His proposal is that the ten-year olds in French schools would each "adopt" one of the Jewish children, to learn about that child's life (and presumably, death), to own a picture of that child, and to keep the memory of that child alive. This seems to me like a great idea, one which will help the French turn the page on an awful part of their history. But then I was strongly in favor of the ban on head scarves too, for much the same reason: that it will foster solidarity in the people, rather than encourage ethnic enclaves.
The thoroughly predictable backlash started almost immediately. We are told that asking these ten year olds to identify with holocaust victims will traumatize them, that they are too young to be burdened with this task. My response to that is that being ten years old is so traumatic itself (Don't people REMEMBER what it was like on the schoolyard?) that this identification with an innocent and thoroughly real child would be a tonic.
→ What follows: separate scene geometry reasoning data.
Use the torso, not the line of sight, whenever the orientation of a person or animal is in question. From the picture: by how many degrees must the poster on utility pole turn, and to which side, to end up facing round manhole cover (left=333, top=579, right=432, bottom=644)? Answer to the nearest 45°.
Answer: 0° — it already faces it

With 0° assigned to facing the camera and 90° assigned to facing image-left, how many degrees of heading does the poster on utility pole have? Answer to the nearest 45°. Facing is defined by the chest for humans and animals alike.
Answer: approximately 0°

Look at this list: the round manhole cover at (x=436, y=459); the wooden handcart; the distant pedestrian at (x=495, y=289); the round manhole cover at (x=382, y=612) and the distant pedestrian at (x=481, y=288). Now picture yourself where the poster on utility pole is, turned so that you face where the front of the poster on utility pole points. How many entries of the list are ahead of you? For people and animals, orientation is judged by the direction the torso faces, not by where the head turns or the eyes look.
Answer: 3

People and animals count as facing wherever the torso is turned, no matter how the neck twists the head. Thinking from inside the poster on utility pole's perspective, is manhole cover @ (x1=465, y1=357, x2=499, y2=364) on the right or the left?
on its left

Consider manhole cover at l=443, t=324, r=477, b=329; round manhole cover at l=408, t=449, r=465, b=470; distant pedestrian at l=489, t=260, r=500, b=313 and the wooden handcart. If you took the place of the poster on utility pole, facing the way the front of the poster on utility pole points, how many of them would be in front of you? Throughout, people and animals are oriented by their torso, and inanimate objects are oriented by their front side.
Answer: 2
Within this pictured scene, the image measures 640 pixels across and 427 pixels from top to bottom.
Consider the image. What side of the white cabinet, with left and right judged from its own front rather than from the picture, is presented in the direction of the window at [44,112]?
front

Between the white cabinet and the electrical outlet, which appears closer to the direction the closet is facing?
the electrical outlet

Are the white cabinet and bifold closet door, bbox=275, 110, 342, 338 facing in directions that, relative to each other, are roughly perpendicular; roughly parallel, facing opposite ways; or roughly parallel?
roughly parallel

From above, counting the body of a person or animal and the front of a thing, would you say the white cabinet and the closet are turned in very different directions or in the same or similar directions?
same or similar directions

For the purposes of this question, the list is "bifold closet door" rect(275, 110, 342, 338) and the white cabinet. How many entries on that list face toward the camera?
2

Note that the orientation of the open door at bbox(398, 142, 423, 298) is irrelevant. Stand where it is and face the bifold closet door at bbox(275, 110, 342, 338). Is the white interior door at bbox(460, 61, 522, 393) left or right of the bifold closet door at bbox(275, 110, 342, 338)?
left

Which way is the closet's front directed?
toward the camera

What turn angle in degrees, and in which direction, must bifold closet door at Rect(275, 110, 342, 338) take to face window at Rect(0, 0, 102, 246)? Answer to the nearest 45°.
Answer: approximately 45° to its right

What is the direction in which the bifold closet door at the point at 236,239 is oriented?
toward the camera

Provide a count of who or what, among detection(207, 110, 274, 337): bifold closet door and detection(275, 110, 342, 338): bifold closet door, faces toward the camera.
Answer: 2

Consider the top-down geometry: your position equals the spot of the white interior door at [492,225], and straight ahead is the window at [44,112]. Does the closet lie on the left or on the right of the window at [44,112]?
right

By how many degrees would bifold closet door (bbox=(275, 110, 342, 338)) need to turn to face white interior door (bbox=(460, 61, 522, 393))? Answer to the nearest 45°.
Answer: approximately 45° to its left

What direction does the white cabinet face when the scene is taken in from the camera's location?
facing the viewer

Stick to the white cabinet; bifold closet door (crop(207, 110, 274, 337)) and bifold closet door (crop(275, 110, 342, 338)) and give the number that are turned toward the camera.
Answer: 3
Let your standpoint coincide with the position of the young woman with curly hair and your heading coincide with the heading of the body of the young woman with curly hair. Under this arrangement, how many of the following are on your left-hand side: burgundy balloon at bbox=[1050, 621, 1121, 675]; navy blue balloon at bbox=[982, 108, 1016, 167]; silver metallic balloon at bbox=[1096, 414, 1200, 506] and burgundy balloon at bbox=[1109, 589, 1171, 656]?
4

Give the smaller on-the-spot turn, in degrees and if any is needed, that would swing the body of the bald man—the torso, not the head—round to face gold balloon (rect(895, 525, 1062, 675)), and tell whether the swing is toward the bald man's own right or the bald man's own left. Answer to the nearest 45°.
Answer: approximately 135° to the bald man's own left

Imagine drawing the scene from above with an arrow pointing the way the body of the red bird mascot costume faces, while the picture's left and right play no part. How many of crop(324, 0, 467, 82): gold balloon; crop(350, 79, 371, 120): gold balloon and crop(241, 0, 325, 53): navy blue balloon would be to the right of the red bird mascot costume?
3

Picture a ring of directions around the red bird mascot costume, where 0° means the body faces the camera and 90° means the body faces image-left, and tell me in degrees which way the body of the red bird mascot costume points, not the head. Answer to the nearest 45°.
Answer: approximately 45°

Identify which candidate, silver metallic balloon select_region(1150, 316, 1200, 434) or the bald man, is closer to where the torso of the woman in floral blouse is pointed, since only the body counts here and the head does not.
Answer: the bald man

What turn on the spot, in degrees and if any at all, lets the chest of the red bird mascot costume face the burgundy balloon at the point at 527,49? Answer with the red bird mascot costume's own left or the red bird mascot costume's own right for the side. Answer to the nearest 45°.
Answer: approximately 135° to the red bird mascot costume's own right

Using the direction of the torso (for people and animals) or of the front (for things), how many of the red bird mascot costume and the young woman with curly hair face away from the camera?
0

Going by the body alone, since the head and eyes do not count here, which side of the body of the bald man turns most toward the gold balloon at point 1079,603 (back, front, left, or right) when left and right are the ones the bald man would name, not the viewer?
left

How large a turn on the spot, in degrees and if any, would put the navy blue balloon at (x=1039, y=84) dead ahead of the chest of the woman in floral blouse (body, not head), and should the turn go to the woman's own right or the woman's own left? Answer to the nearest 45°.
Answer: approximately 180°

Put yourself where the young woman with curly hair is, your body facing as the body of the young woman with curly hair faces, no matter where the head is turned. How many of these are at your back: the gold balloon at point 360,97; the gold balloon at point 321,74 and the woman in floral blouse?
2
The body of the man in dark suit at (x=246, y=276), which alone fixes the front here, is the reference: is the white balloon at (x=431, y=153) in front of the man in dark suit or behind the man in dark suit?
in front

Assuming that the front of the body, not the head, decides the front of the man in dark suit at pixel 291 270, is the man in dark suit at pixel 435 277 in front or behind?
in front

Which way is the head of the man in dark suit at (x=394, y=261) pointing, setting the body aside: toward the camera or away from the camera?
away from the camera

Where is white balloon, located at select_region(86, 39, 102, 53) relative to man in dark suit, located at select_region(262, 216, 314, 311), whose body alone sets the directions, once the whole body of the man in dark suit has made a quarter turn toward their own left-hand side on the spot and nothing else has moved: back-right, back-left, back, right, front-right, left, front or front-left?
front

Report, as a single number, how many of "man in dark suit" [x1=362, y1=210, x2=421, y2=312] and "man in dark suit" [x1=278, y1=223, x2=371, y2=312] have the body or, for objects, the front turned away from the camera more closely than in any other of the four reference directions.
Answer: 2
Others object that we would have the effect of making this generation feel guilty for crimes that they did not commit, did not even previously know about. I think this objection seriously underestimates the maturity of ten year olds today. They know about drugs. They know about violence. They certainly know about hate. And Sex. So they can know about this tragic story without feeling that they did it. When I was a kid I always felt more secure when adults told me the truth. Stories about fairies freaked me out. Clowns terrified me. But the truth never did, because then I knew just what it was I had to deal with. The truth can hurt like a bitch, but it is always better than everything else.